On the 30th ultimo, the day on which I wrote you, and the first post after the sad event, I wrote to Mrs. Thomson's only Brother concerning it. But, before the letter reached, he also was gone! He died on the 3rd instant. Thus each was spared the shock of the death of the other. In his last days and hours this clergyman and his wife, in affectionate remembrance of their former friends, administered instruction and consolation to the dying Brother. Oh, the goodness of God here, and in everything. In heaven we shall all praise him together for all his mercies and loving kindnesses. Blessed be the name of the Lord both now and forever, Amen.

Allow me to give you a further extract from the above-mentioned pleasing letter, though conveying doleful intelligence. "I had the satisfaction of ministering consolation, in my humble way, to your dying friend, and of directing his eye of faith to the 'Lamb of God who taketh away the sin of the world'. I made his acquaintance only about two months ago, and had not been in his company more than three or four times before he fell sick; nor was it till within the last few weeks that I happened (accidentally) to discover his relationship to you.
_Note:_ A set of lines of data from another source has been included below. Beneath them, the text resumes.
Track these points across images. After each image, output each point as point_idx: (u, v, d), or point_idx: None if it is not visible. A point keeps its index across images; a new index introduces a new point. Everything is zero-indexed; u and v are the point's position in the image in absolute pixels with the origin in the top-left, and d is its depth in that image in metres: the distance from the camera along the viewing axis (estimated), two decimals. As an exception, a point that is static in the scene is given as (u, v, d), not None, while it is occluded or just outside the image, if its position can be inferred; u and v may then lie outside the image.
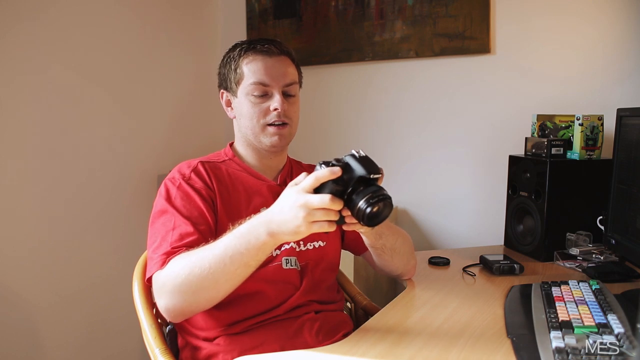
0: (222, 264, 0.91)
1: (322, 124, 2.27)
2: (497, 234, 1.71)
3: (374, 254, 1.16)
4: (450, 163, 1.97)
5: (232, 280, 0.95)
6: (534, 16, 1.76)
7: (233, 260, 0.91)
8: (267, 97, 1.14)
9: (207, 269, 0.92)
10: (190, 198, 1.08)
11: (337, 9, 2.17)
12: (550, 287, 1.11)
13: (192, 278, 0.94)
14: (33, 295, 1.84)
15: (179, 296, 0.96)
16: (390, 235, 1.12)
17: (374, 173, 0.88)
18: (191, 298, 0.96)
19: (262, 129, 1.14)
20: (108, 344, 2.05)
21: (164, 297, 0.98)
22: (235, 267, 0.91)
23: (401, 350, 0.90)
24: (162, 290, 0.98)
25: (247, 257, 0.91)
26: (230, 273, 0.92)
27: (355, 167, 0.88)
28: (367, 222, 0.87)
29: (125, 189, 2.08)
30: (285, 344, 1.06)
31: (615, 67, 1.64)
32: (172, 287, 0.96)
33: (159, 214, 1.08)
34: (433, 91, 2.00)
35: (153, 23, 2.20)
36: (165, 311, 1.00)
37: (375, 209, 0.86)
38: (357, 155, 0.89)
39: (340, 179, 0.86)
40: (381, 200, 0.86)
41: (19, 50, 1.77)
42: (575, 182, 1.49)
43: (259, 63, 1.14)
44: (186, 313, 1.01)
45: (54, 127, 1.87)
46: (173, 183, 1.11)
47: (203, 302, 0.99)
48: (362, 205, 0.86)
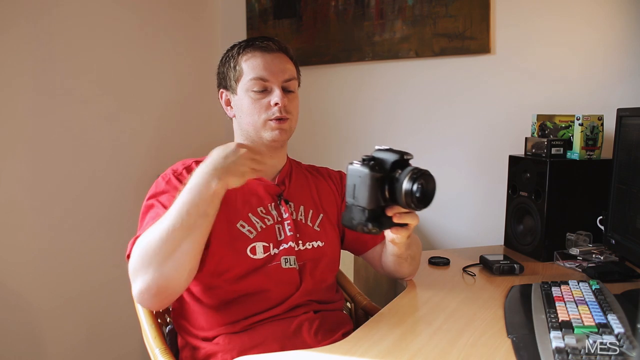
0: (180, 219, 0.94)
1: (321, 123, 2.27)
2: (497, 234, 1.70)
3: (395, 262, 1.17)
4: (450, 163, 1.97)
5: (194, 235, 0.96)
6: (534, 16, 1.76)
7: (190, 213, 0.94)
8: (267, 92, 1.14)
9: (166, 229, 0.94)
10: (177, 191, 1.06)
11: (337, 9, 2.17)
12: (550, 287, 1.11)
13: (156, 243, 0.94)
14: (34, 297, 1.84)
15: (149, 269, 0.95)
16: (413, 244, 1.15)
17: (405, 155, 0.91)
18: (159, 267, 0.94)
19: (264, 124, 1.14)
20: (108, 345, 2.05)
21: (137, 278, 0.96)
22: (194, 219, 0.95)
23: (401, 350, 0.90)
24: (133, 270, 0.97)
25: (202, 206, 0.95)
26: (190, 225, 0.94)
27: (385, 155, 0.91)
28: (418, 203, 0.88)
29: (125, 190, 2.08)
30: (284, 344, 1.06)
31: (615, 67, 1.64)
32: (141, 261, 0.95)
33: (145, 210, 1.09)
34: (433, 91, 2.00)
35: (153, 23, 2.20)
36: (139, 295, 0.97)
37: (420, 183, 0.87)
38: (382, 148, 0.94)
39: (377, 165, 0.90)
40: (422, 175, 0.88)
41: (18, 50, 1.77)
42: (575, 182, 1.49)
43: (258, 59, 1.15)
44: (161, 292, 0.97)
45: (54, 128, 1.87)
46: (163, 178, 1.13)
47: (174, 270, 0.96)
48: (407, 184, 0.88)
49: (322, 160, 1.51)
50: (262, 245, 1.11)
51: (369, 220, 0.91)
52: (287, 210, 1.17)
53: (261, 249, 1.11)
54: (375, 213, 0.92)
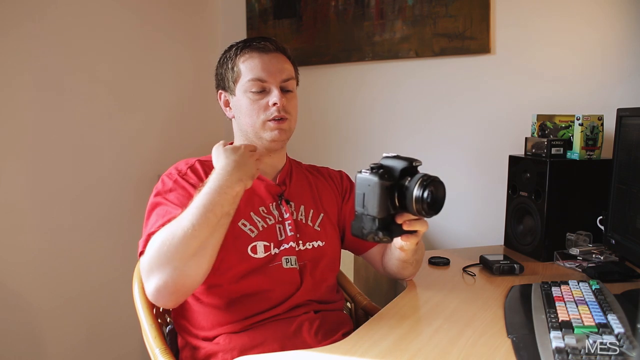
0: (205, 218, 0.95)
1: (321, 123, 2.27)
2: (497, 234, 1.70)
3: (400, 266, 1.17)
4: (450, 163, 1.97)
5: (218, 233, 0.99)
6: (534, 16, 1.76)
7: (215, 212, 0.96)
8: (265, 92, 1.14)
9: (190, 227, 0.95)
10: (185, 191, 1.08)
11: (337, 9, 2.17)
12: (550, 287, 1.11)
13: (177, 241, 0.94)
14: (34, 297, 1.84)
15: (168, 267, 0.95)
16: (419, 248, 1.15)
17: (414, 162, 0.91)
18: (180, 265, 0.95)
19: (263, 125, 1.14)
20: (109, 345, 2.05)
21: (153, 275, 0.96)
22: (217, 218, 0.97)
23: (401, 350, 0.90)
24: (149, 267, 0.97)
25: (226, 206, 0.99)
26: (214, 224, 0.97)
27: (394, 163, 0.91)
28: (428, 210, 0.88)
29: (125, 190, 2.08)
30: (285, 344, 1.06)
31: (615, 67, 1.64)
32: (159, 259, 0.95)
33: (152, 207, 1.09)
34: (433, 91, 2.00)
35: (153, 23, 2.20)
36: (155, 292, 0.97)
37: (431, 190, 0.87)
38: (390, 155, 0.93)
39: (386, 173, 0.90)
40: (432, 182, 0.87)
41: (18, 50, 1.77)
42: (575, 182, 1.49)
43: (256, 60, 1.15)
44: (179, 290, 0.98)
45: (54, 128, 1.87)
46: (169, 177, 1.12)
47: (195, 268, 0.97)
48: (417, 192, 0.87)
49: (322, 160, 1.51)
50: (263, 244, 1.12)
51: (380, 229, 0.91)
52: (287, 210, 1.17)
53: (262, 248, 1.11)
54: (386, 221, 0.92)
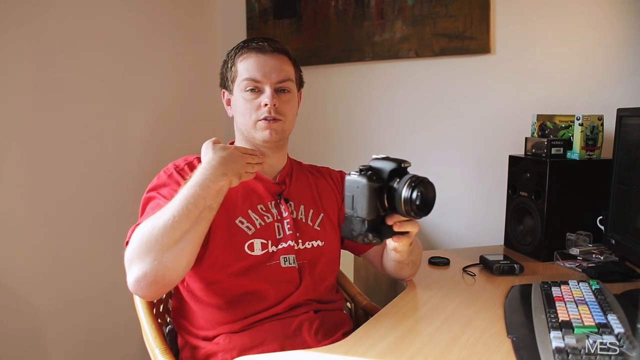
0: (186, 210, 0.95)
1: (321, 123, 2.27)
2: (497, 234, 1.70)
3: (397, 267, 1.17)
4: (450, 163, 1.97)
5: (199, 226, 0.98)
6: (534, 16, 1.76)
7: (197, 205, 0.96)
8: (259, 92, 1.15)
9: (171, 218, 0.95)
10: (178, 186, 1.06)
11: (337, 9, 2.17)
12: (550, 287, 1.11)
13: (159, 232, 0.94)
14: (35, 300, 1.84)
15: (148, 257, 0.94)
16: (415, 249, 1.15)
17: (403, 163, 0.90)
18: (159, 255, 0.94)
19: (254, 125, 1.15)
20: (109, 348, 2.05)
21: (134, 265, 0.96)
22: (199, 211, 0.97)
23: (401, 350, 0.90)
24: (131, 258, 0.97)
25: (209, 200, 0.98)
26: (194, 217, 0.96)
27: (382, 164, 0.90)
28: (417, 211, 0.87)
29: (126, 192, 2.08)
30: (284, 343, 1.06)
31: (615, 67, 1.64)
32: (139, 249, 0.95)
33: (145, 202, 1.10)
34: (433, 91, 2.00)
35: (153, 23, 2.20)
36: (135, 282, 0.96)
37: (420, 191, 0.86)
38: (379, 157, 0.92)
39: (375, 175, 0.89)
40: (420, 182, 0.87)
41: (18, 49, 1.77)
42: (575, 182, 1.49)
43: (251, 60, 1.15)
44: (158, 281, 0.97)
45: (54, 128, 1.87)
46: (165, 172, 1.14)
47: (174, 260, 0.96)
48: (405, 193, 0.87)
49: (322, 160, 1.51)
50: (260, 242, 1.12)
51: (369, 230, 0.91)
52: (286, 209, 1.17)
53: (259, 245, 1.11)
54: (375, 223, 0.92)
From the date of that discovery however, both Mrs. Thorburn and myself felt quite a new and tender interest in him; and considering her (Mrs. Thorburn's) deep debt of obligations to your late excellent wife for her faithful counsels and remonstrances, a debt of obligation which it would have been most pleasing to have had an opportunity of acknowledging to Mrs. Thomson, had God been pleased to spare, and permit a meeting on this side the grave. Mrs. Thorburn did very greatly rejoice to meet with her Brother, and that in God's providential arrangements it was ordained that we should be privileged to be near him, and render such Christian offices as lay in our power."

Mrs. Thomson's great concern was the salvation of her only Brother, and she used to say, that God would accomplish the work in his own time and way. Probably what might have been wanting as to due and full effects from the sister's instructions and entreaties was made up in the providential way mentioned, by the help of strangers, and in the hour when the ear is fully open, and the heart melted. In this supposition he would enter heaven just five days after, and oh, what most unspeakable joy that would be! May the two left behind arrive safely in due time, and add to the joy of those already blessed!
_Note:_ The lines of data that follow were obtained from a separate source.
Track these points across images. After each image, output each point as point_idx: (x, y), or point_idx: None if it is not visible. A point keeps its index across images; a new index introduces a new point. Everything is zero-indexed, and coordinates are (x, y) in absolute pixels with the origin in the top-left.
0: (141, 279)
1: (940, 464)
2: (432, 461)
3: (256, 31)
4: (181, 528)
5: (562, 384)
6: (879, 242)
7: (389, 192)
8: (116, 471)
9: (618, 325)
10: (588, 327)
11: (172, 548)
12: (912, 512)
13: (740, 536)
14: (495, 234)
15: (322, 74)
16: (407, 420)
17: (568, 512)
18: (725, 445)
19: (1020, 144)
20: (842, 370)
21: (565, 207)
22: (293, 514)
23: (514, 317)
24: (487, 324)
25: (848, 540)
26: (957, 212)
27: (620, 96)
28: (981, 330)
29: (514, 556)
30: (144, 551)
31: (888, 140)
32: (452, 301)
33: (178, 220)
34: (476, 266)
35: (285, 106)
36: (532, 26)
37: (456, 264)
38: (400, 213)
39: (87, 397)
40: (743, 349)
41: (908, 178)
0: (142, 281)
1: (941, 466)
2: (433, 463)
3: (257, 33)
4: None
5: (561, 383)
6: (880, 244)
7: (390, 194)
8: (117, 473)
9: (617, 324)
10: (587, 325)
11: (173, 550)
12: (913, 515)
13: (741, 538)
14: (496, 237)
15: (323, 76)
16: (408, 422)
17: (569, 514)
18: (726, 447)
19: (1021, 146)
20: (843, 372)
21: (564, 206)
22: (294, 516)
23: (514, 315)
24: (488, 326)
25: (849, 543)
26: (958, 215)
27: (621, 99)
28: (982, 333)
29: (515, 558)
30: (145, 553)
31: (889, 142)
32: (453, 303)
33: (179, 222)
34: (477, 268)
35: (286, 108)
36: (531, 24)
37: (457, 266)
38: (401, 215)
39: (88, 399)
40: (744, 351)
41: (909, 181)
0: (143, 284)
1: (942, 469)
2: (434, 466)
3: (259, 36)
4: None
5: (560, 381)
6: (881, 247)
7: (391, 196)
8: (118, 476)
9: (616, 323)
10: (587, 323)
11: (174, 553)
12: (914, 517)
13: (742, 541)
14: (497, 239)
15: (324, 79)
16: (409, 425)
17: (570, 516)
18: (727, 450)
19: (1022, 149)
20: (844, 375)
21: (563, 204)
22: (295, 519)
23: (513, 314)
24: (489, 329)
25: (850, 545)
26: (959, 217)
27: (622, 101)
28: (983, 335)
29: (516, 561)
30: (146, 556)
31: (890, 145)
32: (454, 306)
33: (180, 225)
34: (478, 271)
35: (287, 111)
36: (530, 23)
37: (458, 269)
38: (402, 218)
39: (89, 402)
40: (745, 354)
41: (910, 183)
Be so good as to say to Mr. Mills, that he has rendered me a great service in my present case. He procured me a letter of introduction from Mr. Pratt (as he will recollect) to Colonel Stopford here: and Col. and Mrs. Stopford were the chief parties who attended my dear wife in her illness, and with night and day kindness till her death: also their tender interest has been, and is, every way shown to the survivor.

You very kindly inquire concerning my health, and as affected by present circumstances. My health, blessed be God, is good, very good. My spirits also, I am thankful to say, are as good as they well can be under this visitation. Overflowings occur, and why shouldn't they? It would be a sort of sacrilege to suppress them altogether. Did not your tender letter open every wound afresh? And I let them flow. But, by and by, God will wipe away all tears from all our eyes, and with his own blessed hand in heavenly places. The new turn, which I may say, has been given to my feelings sustains me, and more, I look not to the dead, but to the living, not to the grave, but to the skies; nor do I mourn as a marriage dissolved, for that it is not, but I look forward to the day when we shall be most truly married and united in a conjugal bond of eternal duration.
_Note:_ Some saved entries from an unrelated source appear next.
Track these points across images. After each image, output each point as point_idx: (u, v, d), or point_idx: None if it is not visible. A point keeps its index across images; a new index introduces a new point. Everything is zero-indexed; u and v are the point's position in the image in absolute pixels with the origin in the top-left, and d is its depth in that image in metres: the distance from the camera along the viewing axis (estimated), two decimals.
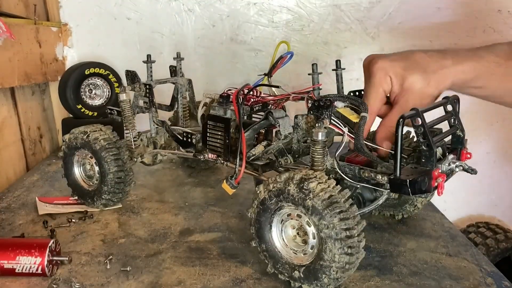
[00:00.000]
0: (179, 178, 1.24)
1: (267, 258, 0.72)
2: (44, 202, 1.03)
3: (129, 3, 1.54)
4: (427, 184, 0.62)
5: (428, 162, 0.64)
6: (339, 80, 0.90)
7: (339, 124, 0.73)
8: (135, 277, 0.73)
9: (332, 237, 0.62)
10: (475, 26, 1.50)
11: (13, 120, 1.31)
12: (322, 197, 0.63)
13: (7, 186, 1.17)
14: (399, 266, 0.78)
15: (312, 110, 0.73)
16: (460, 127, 0.73)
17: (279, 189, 0.67)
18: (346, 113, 0.76)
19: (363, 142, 0.71)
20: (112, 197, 0.97)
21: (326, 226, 0.62)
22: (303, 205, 0.64)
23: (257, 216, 0.72)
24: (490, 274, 0.76)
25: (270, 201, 0.69)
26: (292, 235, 0.71)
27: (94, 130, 0.96)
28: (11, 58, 1.21)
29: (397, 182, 0.63)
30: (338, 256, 0.62)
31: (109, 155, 0.93)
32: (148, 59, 1.07)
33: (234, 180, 0.79)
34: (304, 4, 1.53)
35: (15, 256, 0.71)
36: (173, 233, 0.90)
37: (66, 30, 1.56)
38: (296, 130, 0.79)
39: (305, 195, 0.64)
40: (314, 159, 0.71)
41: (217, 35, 1.57)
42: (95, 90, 1.48)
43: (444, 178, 0.64)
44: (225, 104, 0.87)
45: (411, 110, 0.63)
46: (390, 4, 1.51)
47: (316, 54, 1.54)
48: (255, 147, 0.83)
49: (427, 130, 0.63)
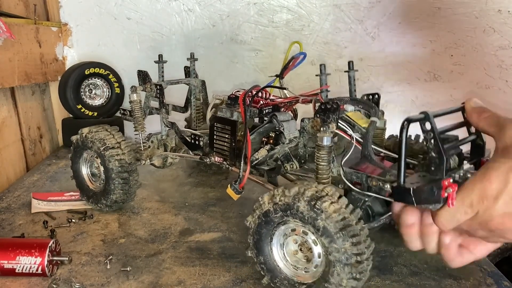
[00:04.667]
0: (179, 178, 1.24)
1: (264, 271, 0.69)
2: (38, 199, 1.03)
3: (129, 3, 1.54)
4: (436, 194, 0.57)
5: (438, 170, 0.59)
6: (352, 82, 0.86)
7: (347, 129, 0.69)
8: (135, 277, 0.73)
9: (342, 262, 0.59)
10: (475, 26, 1.50)
11: (13, 120, 1.31)
12: (335, 219, 0.59)
13: (7, 186, 1.17)
14: (400, 266, 0.78)
15: (318, 113, 0.70)
16: (480, 135, 0.67)
17: (286, 204, 0.63)
18: (355, 117, 0.72)
19: (371, 149, 0.68)
20: (117, 199, 0.95)
21: (337, 250, 0.59)
22: (313, 225, 0.61)
23: (258, 228, 0.68)
24: (490, 274, 0.76)
25: (275, 214, 0.65)
26: (293, 249, 0.68)
27: (99, 131, 0.95)
28: (11, 58, 1.21)
29: (400, 191, 0.58)
30: (346, 281, 0.60)
31: (114, 155, 0.92)
32: (160, 59, 1.04)
33: (238, 185, 0.76)
34: (304, 4, 1.53)
35: (15, 256, 0.71)
36: (173, 233, 0.90)
37: (66, 30, 1.56)
38: (302, 134, 0.76)
39: (317, 215, 0.60)
40: (319, 166, 0.68)
41: (217, 35, 1.57)
42: (95, 90, 1.48)
43: (455, 188, 0.57)
44: (233, 106, 0.84)
45: (420, 113, 0.58)
46: (390, 4, 1.51)
47: (316, 54, 1.54)
48: (258, 151, 0.80)
49: (437, 136, 0.58)
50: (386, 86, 1.58)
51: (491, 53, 1.50)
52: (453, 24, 1.51)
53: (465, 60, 1.53)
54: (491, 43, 1.50)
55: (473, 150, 0.68)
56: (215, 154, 0.86)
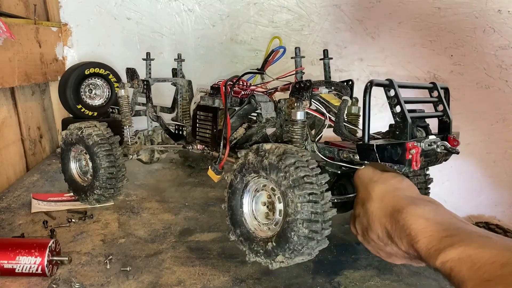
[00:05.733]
0: (179, 178, 1.24)
1: (243, 243, 0.70)
2: (38, 199, 1.03)
3: (129, 3, 1.54)
4: (400, 155, 0.59)
5: (402, 134, 0.61)
6: (327, 69, 0.90)
7: (320, 107, 0.74)
8: (135, 277, 0.73)
9: (291, 186, 0.60)
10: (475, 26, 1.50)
11: (13, 120, 1.31)
12: (276, 153, 0.63)
13: (7, 186, 1.17)
14: (399, 266, 0.78)
15: (293, 92, 0.73)
16: (447, 113, 0.71)
17: (241, 164, 0.68)
18: (328, 97, 0.76)
19: (343, 125, 0.71)
20: (104, 193, 0.97)
21: (283, 177, 0.61)
22: (262, 167, 0.64)
23: (229, 202, 0.71)
24: None
25: (236, 180, 0.69)
26: (264, 212, 0.70)
27: (88, 126, 0.97)
28: (11, 58, 1.21)
29: (364, 147, 0.61)
30: (300, 205, 0.59)
31: (101, 150, 0.94)
32: (148, 57, 1.08)
33: (218, 165, 0.79)
34: (304, 4, 1.53)
35: (15, 256, 0.71)
36: (173, 233, 0.90)
37: (66, 30, 1.56)
38: (279, 115, 0.80)
39: (262, 157, 0.65)
40: (293, 140, 0.71)
41: (217, 35, 1.57)
42: (95, 90, 1.48)
43: (419, 150, 0.60)
44: (215, 95, 0.88)
45: (385, 80, 0.61)
46: (390, 4, 1.51)
47: (316, 54, 1.54)
48: (236, 131, 0.84)
49: (401, 100, 0.61)
50: None
51: (491, 53, 1.50)
52: (453, 24, 1.51)
53: (465, 60, 1.53)
54: (491, 43, 1.50)
55: (440, 127, 0.71)
56: (197, 142, 0.90)
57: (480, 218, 1.69)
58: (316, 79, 0.83)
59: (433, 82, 0.71)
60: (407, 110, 0.61)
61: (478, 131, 1.62)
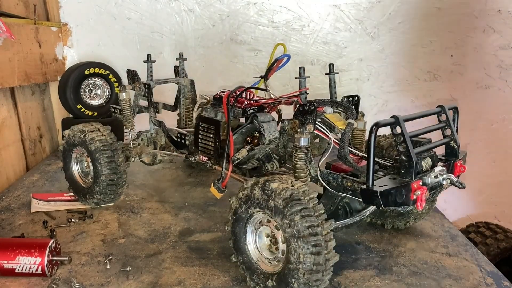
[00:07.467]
0: (179, 178, 1.24)
1: (245, 271, 0.70)
2: (38, 199, 1.03)
3: (129, 3, 1.54)
4: (404, 196, 0.59)
5: (407, 173, 0.60)
6: (332, 84, 0.87)
7: (325, 130, 0.71)
8: (135, 277, 0.73)
9: (295, 236, 0.60)
10: (475, 26, 1.50)
11: (13, 120, 1.31)
12: (283, 196, 0.61)
13: (7, 186, 1.17)
14: (399, 266, 0.78)
15: (297, 115, 0.72)
16: (454, 138, 0.69)
17: (246, 195, 0.66)
18: (333, 119, 0.74)
19: (347, 150, 0.69)
20: (104, 198, 0.98)
21: (288, 224, 0.60)
22: (267, 207, 0.62)
23: (232, 228, 0.70)
24: (490, 274, 0.76)
25: (241, 209, 0.67)
26: (266, 244, 0.69)
27: (91, 130, 0.96)
28: (11, 58, 1.21)
29: (368, 193, 0.60)
30: (303, 256, 0.59)
31: (103, 157, 0.93)
32: (149, 59, 1.06)
33: (221, 183, 0.77)
34: (304, 4, 1.53)
35: (15, 256, 0.71)
36: (173, 233, 0.90)
37: (66, 30, 1.56)
38: (282, 135, 0.78)
39: (268, 196, 0.62)
40: (297, 166, 0.70)
41: (217, 35, 1.57)
42: (95, 90, 1.48)
43: (424, 191, 0.59)
44: (217, 106, 0.86)
45: (390, 117, 0.60)
46: (390, 4, 1.51)
47: (316, 54, 1.54)
48: (239, 151, 0.82)
49: (407, 139, 0.60)
50: (386, 86, 1.58)
51: (491, 53, 1.51)
52: (453, 24, 1.51)
53: (465, 60, 1.53)
54: (491, 43, 1.50)
55: (447, 152, 0.70)
56: (200, 153, 0.88)
57: (480, 218, 1.69)
58: (315, 79, 0.81)
59: (441, 106, 0.69)
60: (412, 146, 0.60)
61: (478, 131, 1.62)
I have thus written you, according to your friendly desire, not about business, but about my poor self, and of God's goodness to me past and present, and of his prospective blessings which he graciously keeps before me.

Remember me very kindly to all in your house, and to all the Committee, in thankfulness for all their kind interest in my case. The Lord be with you all.

Please continue to remember me, and poor Spain. We are both very poor and low, we much need heavenly help, and this you can aid us in procuring.

Believe me, My Dear Friend,

            Most Affectionately Yours,

                                    James Thomson.